It was also around this time that Mikaila made her first trip to therapy. As useful as it was, a lot of the work she was doing, she realised, she was already doing through writing music. “Writing songs and hearing them back helped me to overcome things,” she begins. “It involves a lot of unpacking, but I’m doing it in a way that I know is rewarding.” Writing Hallucinate, in particular, was especially powerful, a way of getting something productive and positive out of her experiences living with anxiety: “Anxiety destroys a lot of my experiences and makes processing things harder for me.

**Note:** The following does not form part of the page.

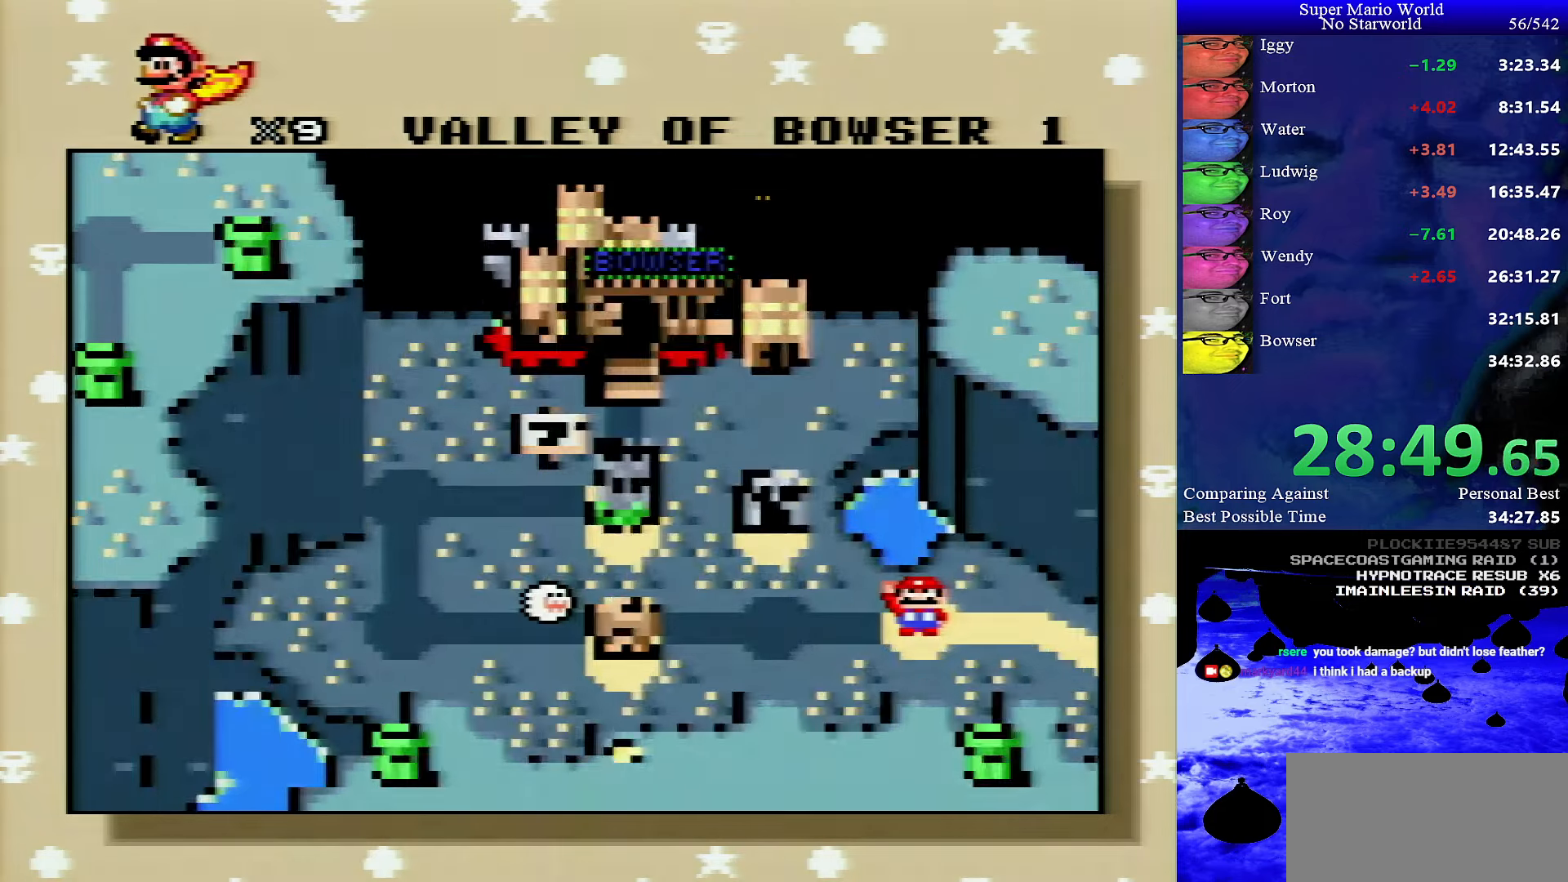
{"buttons": [], "events": [[50, "A", "down"], [50, "B", "up"], [134, "A", "up"], [134, "B", "down"], [200, "A", "down"], [200, "B", "up"], [267, "A", "up"], [267, "B", "down"], [317, "A", "down"], [334, "B", "up"], [434, "A", "up"]]}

When there’s something about yourself that you don’t like, turning it into art or something like that makes you feel like it’s worth [something]. That’s why art is such an outlet for people.”
This approach means that everything Yours Truly release remains brutally honest. It’s an approach Mikaila carries into the rest of her life, particularly on social media. If she’s having a bad mental health day, she’ll tweet about it. If her physical health is confining her to bed, she’ll talk about it too. It’s her own way of cutting through the ultra-shiny highlights reel that social media so frequently is, which can only serve to someone’s bad day into a worse day when it seems everyone is happier and achieving more than them. “I feel like we need honesty in all aspects of our lives. I don’t want to portray something I don’t believe in.”
Ultimately, she’s giving any fans who are struggling music to relate to. Not just that – she gives them all of her.
“I feel like they deserve to see the real version of me all the time.”